Have we finally started to make a difference?
Earlier this week we learned that several Australian universities have blocked access to Indian international students from Haryana, Uttar Pradesh and Punjab.
These changes to university admissions follows the Department of Home Affairs’ reclassification of student visa applications from India, Nepal and Pakistan as “high-risk”. This means that applicants from these three nations must now prove that they have strong English-language proficiency, as well as sufficient funds to support themselves through their studies.
Two months ago, Salvatore Babones – adjunct scholar at the Centre for Independent Studies (CIS) and an associate professor at the University of Sydney – released seminal research on Australia’s international student industry, which argued convincingly that Australia’s universities have become far too reliant on international students for revenue, thus driving an alarming degradation of both entry and teaching standards.
In particular, Babones took aim at universities’ so-called ‘foundation programs’. These are basically non-degree courses that function as a paid workaround for international students to bypass the International English Language Testing System (IELTS) test for direct university admission. In turn, they enable universities to funnel international students with poor English language proficiency into their regular degree courses, thereby expanding both enrolments and fees.
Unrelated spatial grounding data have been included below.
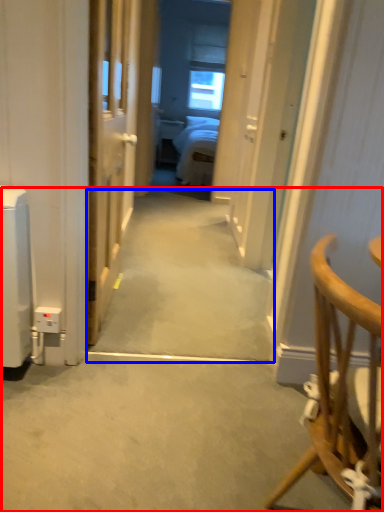
Question: Which point is further to the camera, path (highlighted by a red box) or path (highlighted by a blue box)?

Choices:
 (A) path
 (B) path

Answer: (B)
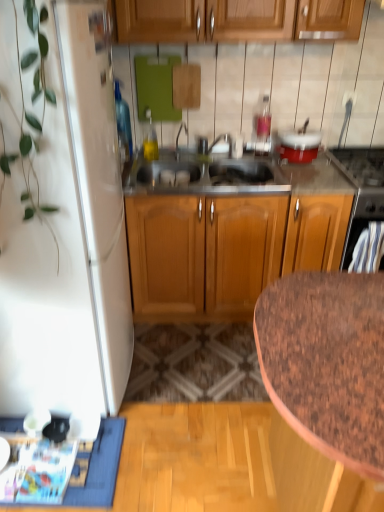
Describe the element at coordinates (68, 242) in the screenshot. I see `white matte refrigerator at left` at that location.

What do you see at coordinates (361, 189) in the screenshot? Image resolution: width=384 pixels, height=512 pixels. I see `black glass stove at upper right, which ranks as the 1th appliance in right-to-left order` at bounding box center [361, 189].

Locate an element on the screen. The image size is (384, 512). brown speckled granite at lower right is located at coordinates (327, 362).

Is blue fabric doormat at lower left to the left or to the right of brown speckled granite at lower right in the image?

blue fabric doormat at lower left is positioned on brown speckled granite at lower right's left side.

Which point is more distant from viewer, (89, 482) or (255, 317)?

The point (89, 482) is farther.

Measure the distance between blue fabric doormat at lower left and brown speckled granite at lower right.

blue fabric doormat at lower left is 1.06 meters away from brown speckled granite at lower right.

Is blue fabric doormat at lower left wider or thinner than brown speckled granite at lower right?

In the image, blue fabric doormat at lower left appears to be more narrow than brown speckled granite at lower right.

Would you consider red glossy pot at upper right, which is the 1th appliance in left-to-right order, to be distant from brown speckled granite at lower right?

That's right, there is a large distance between red glossy pot at upper right, which is the 1th appliance in left-to-right order, and brown speckled granite at lower right.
On Tuesday, Babones reported that Melbourne University has begun the process of winding-back its ‘foundation course’ amid increasing pressure lift entry standards – a move that will hopefully be replicated by other Group of Eight (Go8) universities. From The Spectator:
In recent weeks, the University of Melbourne has eliminated language on its website that seemed to encourage international students to take a casual approach to English language standards…
The University of Melbourne had previously explicitly pitched its foundation programs to students who “don’t meet entry requirements” and suggested they could take ‘equivalent’ tests or subjects as alternative pathways to admission. But now the university more responsibly encourages students to explore admissions options without suggesting that the alternatives are any less rigorous than the usual entry requirements…
It may not sound like much, but it’s a good start. Compare the improvements at Melbourne with marketing at the University of Sydney, which advertises that if a student is “unable to meet the minimum academic requirements for undergraduate study”, its foundation program “could be your ticket to study with us.” Other leading universities — such as ANU and Queensland — feature similarly enticing language. They seem to treat their foundation programs more as services for sale than as rigorous educational experiences requiring hard work and perseverance.
The University of Melbourne’s reforms are cosmetic, but important. Marketing may sound like a frivolous issue, but it sets expectations that stay with students throughout their studies. If other universities follow Melbourne’s lead, we can start a race to the top in international student recruitment.
As illustrated in Salvatore Babones’ recent CIS report, Australia has by far the highest concentration of international students in the world at roughly 2.5 times the number per 100,000 population of second-placed United Kingdom and around three times Canada:
Moreover, Australia’s Go8 universities all have high concentrations of international students:
No matter which way you cut it, Australia’s international student concentration is far too high and needs to come down. Hopefully, the recent changes by the federal government and universities are only the starting point to a long journey of reform.